In other words, no part of this historic building would be saved and a phony facade will be incorporated in the proposed new construction.
The historic Port Hotel at 12 Lakeport Road dates back to 1860 and was initially two separate hotels owned by Bernard McGrath (southern half) and Squire Nathan Pawling (northern half). The Union House was operated by Pawling who ran a provisionary from the same location. The McGrath, later known as the Murray House, remained as a boarding house throughout the late 1880’s, also serving as the location of McGrath’s tug operation. The two hotels were combined in 1936 and in 1953 the structure was renamed the Port Hotel. Extensive renovations took place in 1985 and the name was changed to the Old Port Mansion (Port Dalhousie Heritage Resource Inventory).
PDVC’s application claims that, because it has been extensively renovated, it is okay to demolish this historic building (from PDVC Application: Page 36 of the Planning Report).

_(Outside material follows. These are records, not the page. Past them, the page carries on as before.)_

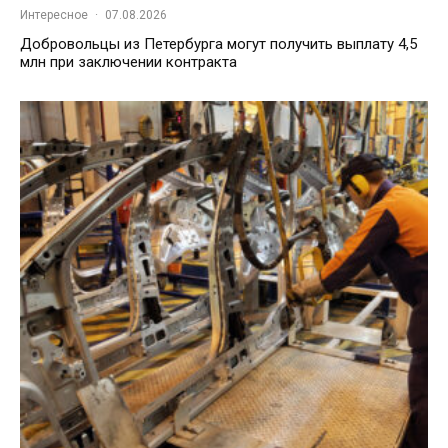
Интересное
·
07.08.2026
Добровольцы из Петербурга могут получить выплату 4,5
млн при заключении контракта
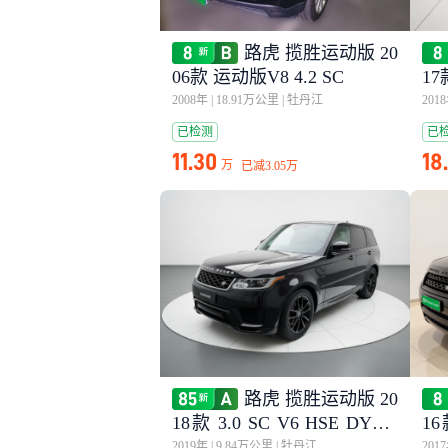
路虎 揽胜运动版 20
06款 运动版V8 4.2 SC
17
2008年
|
18.91万公里
|
牡丹江
201
已检测
已
11.30
18
万
已减
3.05万
路虎 揽胜运动版 20
18款 3.0 SC V6 HSE DYNA
16
MIC
MI
2019年
|
9.84万公里
|
牡丹江
201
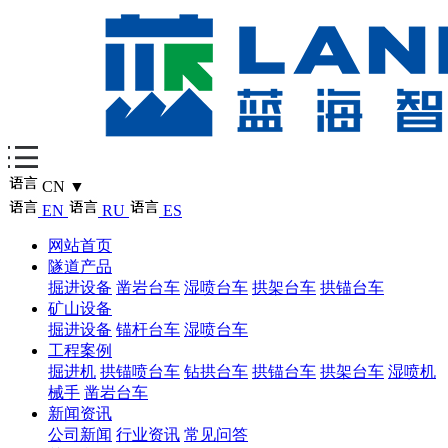
CN
▼
EN
RU
ES
网站首页
隧道产品
掘进设备
凿岩台车
湿喷台车
拱架台车
拱锚台车
矿山设备
掘进设备
锚杆台车
湿喷台车
工程案例
掘进机
拱锚喷台车
钻拱台车
拱锚台车
拱架台车
湿喷机
械手
凿岩台车
新闻资讯
公司新闻
行业资讯
常见问答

"A new enclosure for the carousel is proposed. The elegant restored carousel would benefit friom a greater degree of transparency, allowing views of the park, beach and lake for those inside; and views of the historic carousel's interior for those outside." (PDVC Application: Page 17 of Planning Report).
The carousel is housed in an octagonal brick building in Lakeside Park which is topped by a unique bellcast roof that descends inrto a square hipped roof, mimicking the carousel. This wooden carousel was made by the I. D. Looff Company of Riverside Rhode Island in 1898. Prior to being dismantled and brought to Port Dalhousie by boat in 1921, the carousel was used at Hanlan’s Point on Toronto Island (1913-1921). Originally, the carousel was located closer to the lake but, after frequent storms, it was decided to move the structure to its present location. In 1969,owner Sid Brookston wanted to sell the carousel but the "Save the Carousel" Association", a local group, collected enough money to purchase it. It was later turned over to the City with the understanding it would be maintained and operated at five cents a ride in perpetuity (Port Dalhousie Heritage Resource Inventory).
Everyone agrees the Carousel is a jewel and should be in a position of prominence. However, enclosing the Carousel in a glass building could potentially lead to sun damage and more vandalism. This expensive change is to be paid for by taxpayers by "dedicating" taxes from new development.